Of course it all depends on how you want to dance;
that is your choice, she would not be mine nor their style.

However this post was about butts and posture. In my view,
and that of many others, there is nothing "proper" about
Noelia's and Maja's posture and they are in fact an indication
of other problems. Accordingly I don't think they are good
examples to follow and promote.

There doesn't seem to be even any dissension amongst posture "experts"
on the net and certainly not amongst practitioners of Pilates, Alexander
and Feldenkrais, physiotherapists in general and their writers.
 

Angel HI

Well-Known Member
#18
...... and they are in fact an indication
of other problems. There doesn't seem to be even any dissension amongst posture "experts"
on the net and certainly not amongst practitioners of Pilates, Alexander and Feldenkrais, physiotherapists in general and their writers.
This raises all kinds of question that probably should be left it alone.
 

Mladenac

Well-Known Member
#19
There doesn't seem to be even any dissension amongst posture "experts"
on the net and certainly not amongst practitioners of Pilates, Alexander
and Feldenkrais, physiotherapists in general and their writers.
Technique should be mapped to other areas not copied.
e.g. if you play tennis at the squash field you might seriously injure someone.

What is dangerous with Noelia's posture is that people try to copy the posture,
but they are not aware how to use it properly and get injured.

And then Noelia (Maja) ... is guilty for that.

There is a saying in Croatian (literally)
A frog saw horse getting a horse shoe so it raised its foot.
 

TomTango

Active Member
#20
Technique should be mapped to other areas not copied.
e.g. if you play tennis at the squash field you might seriously injure someone.
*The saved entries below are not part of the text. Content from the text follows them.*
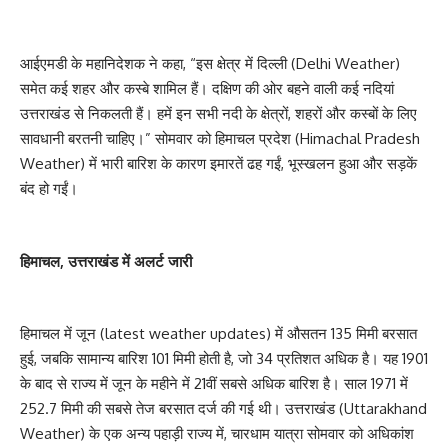
आईएमडी के महानिदेशक ने कहा, “इस क्षेत्र में दिल्ली (Delhi Weather)
समेत कई शहर और कस्बे शामिल हैं। दक्षिण की ओर बहने वाली कई नदियां
उत्तराखंड से निकलती हैं। हमें इन सभी नदी के क्षेत्रों, शहरों और कस्बों के लिए
सावधानी बरतनी चाहिए।” सोमवार को हिमाचल प्रदेश (Himachal Pradesh
Weather) में भारी बारिश के कारण इमारतें ढह गईं, भूस्खलन हुआ और सड़कें
बंद हो गईं।
हिमाचल, उत्तराखंड में अलर्ट जारी
हिमाचल में जून (latest weather updates) में औसतन 135 मिमी बरसात
हुई, जबकि सामान्य बारिश 101 मिमी होती है, जो 34 प्रतिशत अधिक है। यह 1901
के बाद से राज्य में जून के महीने में 21वीं सबसे अधिक बारिश है। साल 1971 में
252.7 मिमी की सबसे तेज बरसात दर्ज की गई थी। उत्तराखंड (Uttarakhand
Weather) के एक अन्य पहाड़ी राज्य में, चारधाम यात्रा सोमवार को अधिकांश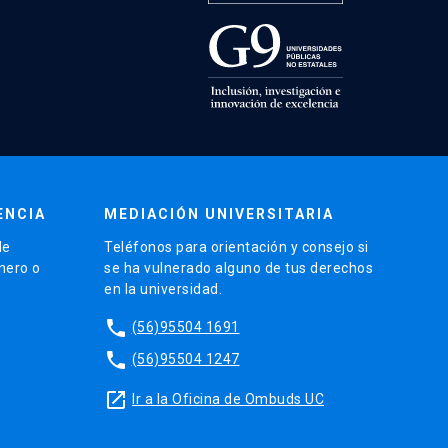
ENCIA
MEDIACIÓN UNIVERSITARIA
de
Teléfonos para orientación y consejo si
énero o
se ha vulnerado alguno de tus derechos
en la universidad.
phone
(56)95504 1691
phone
(56)95504 1247
launch
Ir a la Oficina de Ombuds UC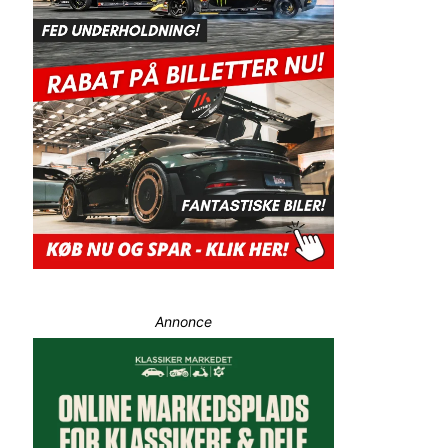
Annonce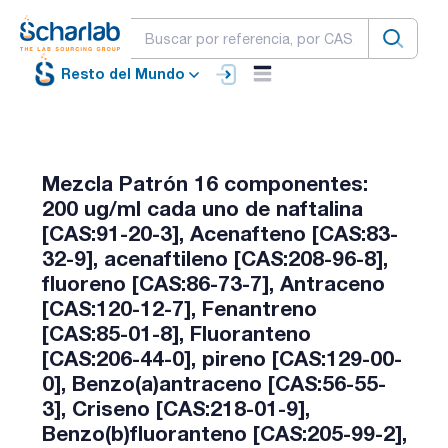
Resto del Mundo
Mezcla Patrón 16 componentes:
200 ug/ml cada uno de naftalina
[CAS:91-20-3], Acenafteno [CAS:83-
32-9], acenaftileno [CAS:208-96-8],
fluoreno [CAS:86-73-7], Antraceno
[CAS:120-12-7], Fenantreno
[CAS:85-01-8], Fluoranteno
[CAS:206-44-0], pireno [CAS:129-00-
0], Benzo(a)antraceno [CAS:56-55-
3], Criseno [CAS:218-01-9],
Benzo(b)fluoranteno [CAS:205-99-2],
What is dangerous with Noelia's posture is that people try to copy the posture,
but they are not aware how to use it properly and get injured.
People don't realize the prominent booty is a side effect of other postural things she's doing, not the main point. So they stick their butt out without all of the other necessary adjustments, turn their back into an "S", and get lower back pain.

Same for leads. I tried to hinge forward at the waist for a while not realizing what it looked like leads I saw were doing wasn't what they actually were doing.